The foregoing provisions notwithstanding, titles secured under the Torrens system, and rights already vested under the provisions of existing laws shall be respected.

SECTION 3.As used in this Act, the phrase "indigenous cultural community" refers to Filipino citizens residing in the Autonomous Region who are:

(1)Tribal peoples whose social, cultural and economic conditions distinguish them from other sectors of the national community and whose status is regulated wholly or partially by their own customs or traditions or by special laws or regulations; and

(2)Bangsa Moro people regarded as indigenous on account of their descent from the populations that inhabited the country or a distinct geographical area at the time of conquest or colonization and who, irrespective of their legal status, retain some or all of their own socioeconomic, cultural and political institutions.

SECTION 4.The customary laws, traditions, and practices of indigenous cultural communities on land claims and ownership and settlement of land disputes shall be implemented and enforced among the members of such community.

SECTION 5.The Regional Government shall require corporations, companies and other entities within the ancestral domain of the indigenous cultural communities whose operations adversely affect the ecological balance to take the necessary preventive measures and safeguards in order to maintain such a balance.

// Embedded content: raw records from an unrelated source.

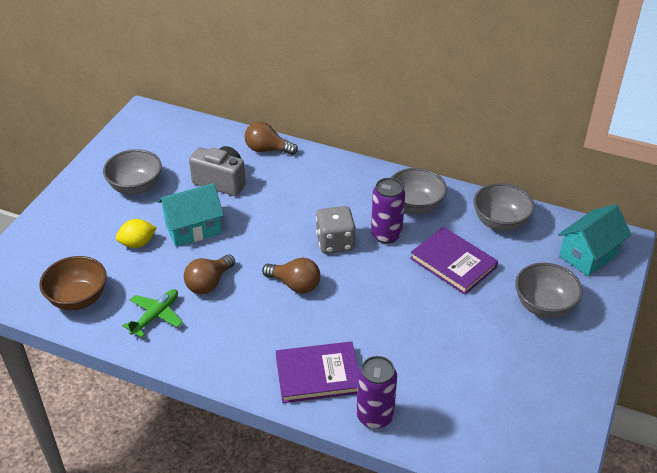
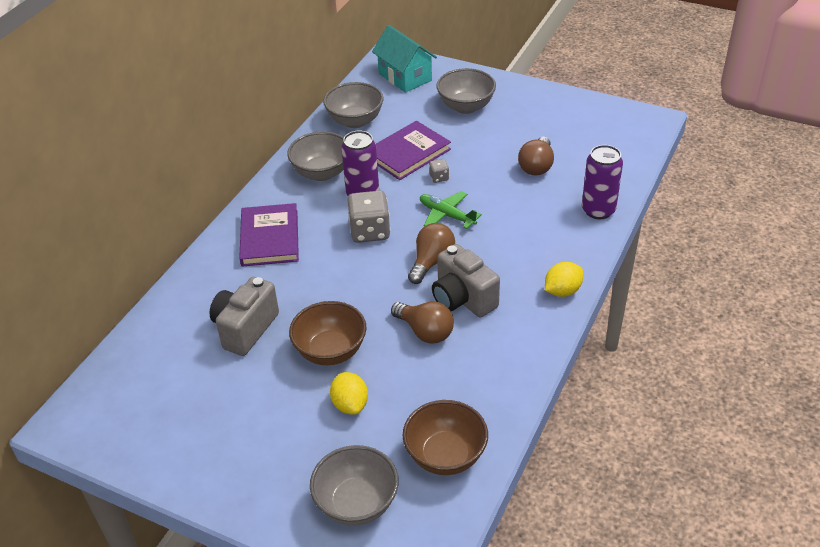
camera: 85 degrees left, 0 degrees up
(136, 187) = (236, 417): grey bowl -> grey bowl (356, 503)
(156, 316) = (475, 376): green plane -> green plane (447, 215)
(193, 229) = (330, 351): turquoise house -> brown bowl
(246, 307) = (463, 299): none -> grey camera
(253, 379) = (562, 291): none -> yellow lemon
(267, 149) = (193, 288): brown light bulb -> brown light bulb (536, 166)
(318, 374) = (553, 245): purple book -> purple book (269, 238)
(417, 287) = (439, 177): none -> grey dice

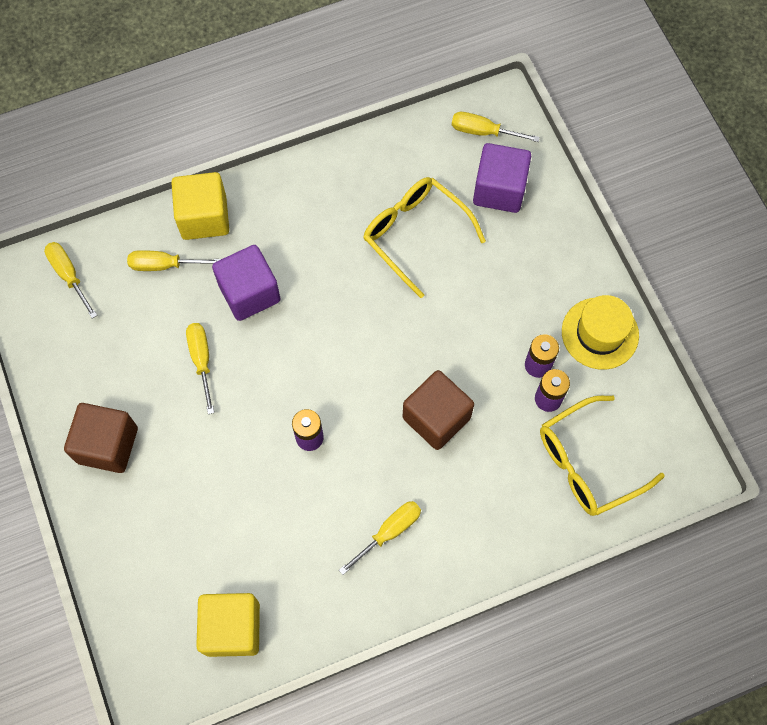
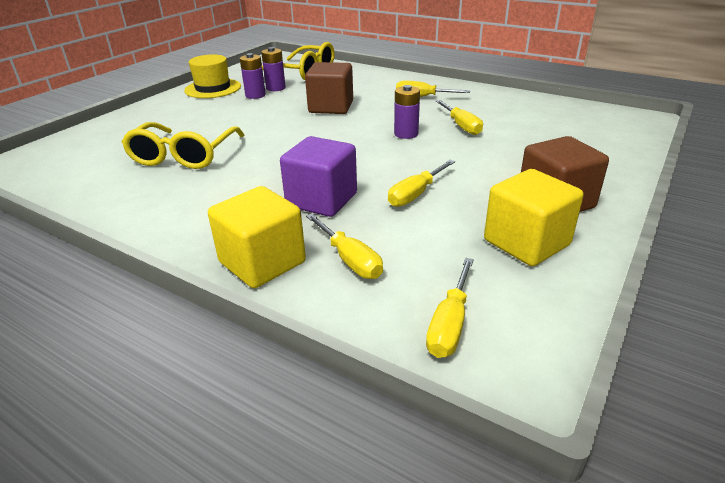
camera: 125 degrees left, 35 degrees down
(232, 628) = (557, 113): yellow cube -> yellow cube (526, 243)
(483, 132) = (44, 164): yellow screwdriver -> yellow screwdriver (461, 126)
(499, 190) = (110, 141): purple cube -> none

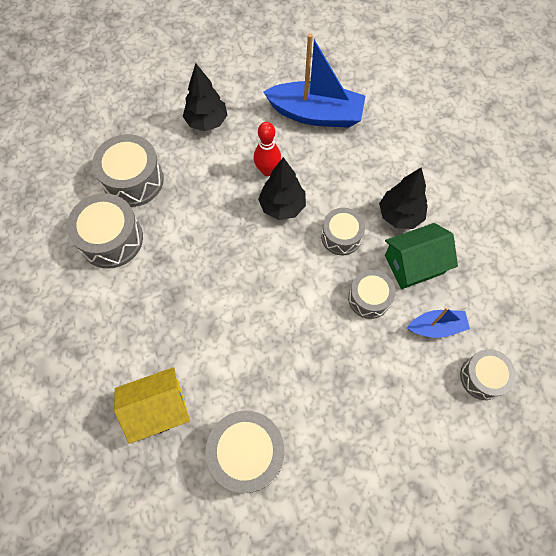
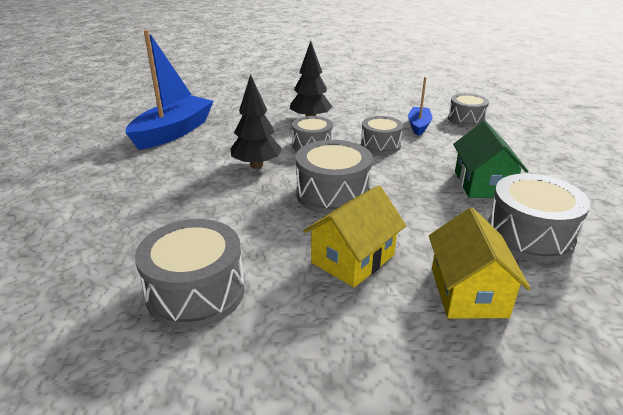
camera: 70 degrees left, 35 degrees down
(133, 180) = (123, 256): grey drum -> grey drum (333, 194)
(173, 322) = (353, 259): none -> yellow house
(206, 122) = (106, 188): black tree -> none
(267, 170) = (208, 165): red bowling pin -> none
(414, 264) = (359, 123): green house -> green house (482, 184)

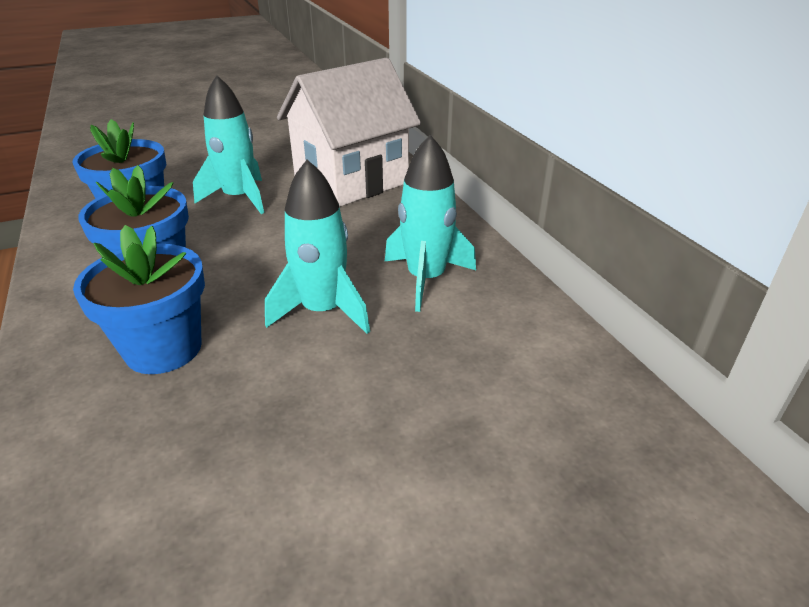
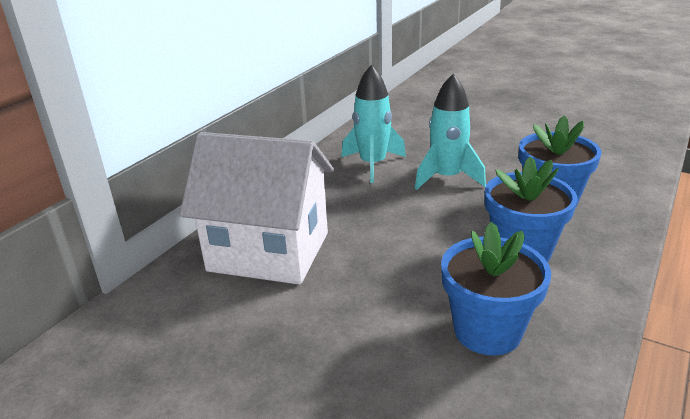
camera: 125 degrees left, 5 degrees down
(239, 198) = (376, 293): turquoise rocket -> none

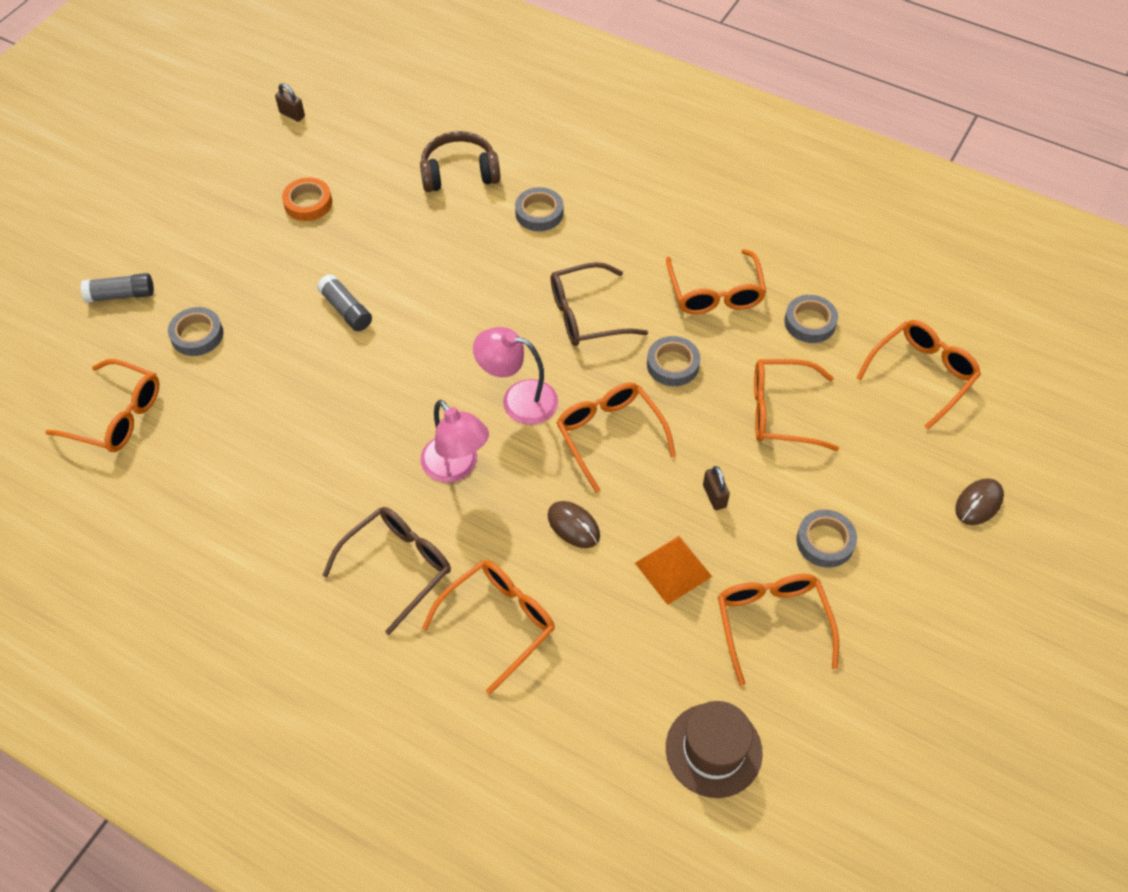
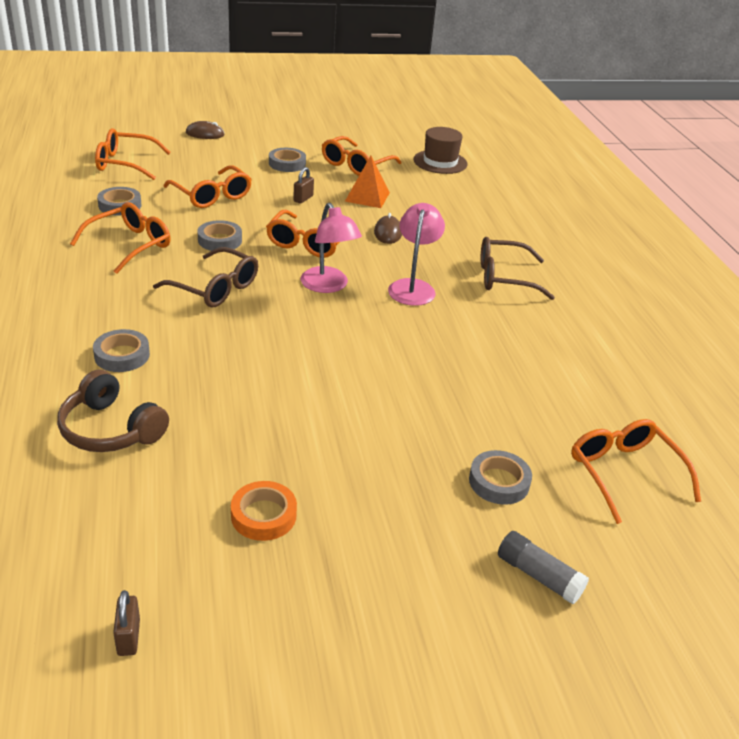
camera: 135 degrees left, 20 degrees down
(346, 310) = (358, 407): grey glue stick -> none
(499, 622) = (478, 233): orange glasses -> none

SECTION 6.Unless authorized by the Regional Assembly, lands of the ancestral domain titled to or owned by an indigenous cultural community shall not be disposed of to nonmembers.

SECTION 7.No portion of the ancestral domain shall be open to resettlement by nonmembers of the indigenous cultural communities.

SECTION 8.Subject to the Constitution and national policies, the Regional Assembly shall enact an Agrarian Reform Law suitable to the special circumstances prevailing in the Autonomous Region.

ARTICLE XIII

ECONOMY AND PATRIMONY

SECTION 1.Consistent with the Constitution and national policies, the Regional Government may enact regional laws pertaining to the national economy and patrimony applicable and responsive to the needs of the Region. However, nothing herein shall be construed as to authorize the Regional Government to require lesser standards respecting the protection, conservation and enhancement of the natural resources than those required by the National Government.

SECTION 2.Except for strategic minerals such as uranium, coal, petroleum, and other fossil fuels, mineral oils, all sources of potential energy, as well as national reserves and aquatic parks, forest and watershed reservations as may be delimited by national law, the control and supervision over the exploration, utilization and development of the natural resources of the Autonomous Region is hereby delegated to the Regional Government in accordance with the Constitution and national laws.

The Regional Assembly shall have the authority to grant franchises and concessions but the Regional Governor may, by regional law, be authorized to grant leases, permits and licenses: Provided, That, any lease, permit, franchise or concession shall cover an area not exceeding the limits allowed by the Constitution and shall subsist for a period not exceeding twenty-five (25) years; Provided, further, That existing leases, permits, licenses, franchises and concessions shall be respected until their expiration unless legally terminated as provided by law; and Provided, finally, That when the natural resources are located within the ancestral domain, the permit, license, franchise or concession, shall be approved by the Regional Assembly after consultation with the cultural community concerned.

SECTION 3.The exploration, development and utilization of natural resources, except those enumerated in the first paragraph of Section 2 hereof, shall be allowed to all Filipinos and to private enterprises, including corporations, associations, cooperatives, and such other similar collective organizations with at least sixty percent (60%) of their capital investment or capital stocks directly controlled or owned by Filipinos who are preferably residents of the Region.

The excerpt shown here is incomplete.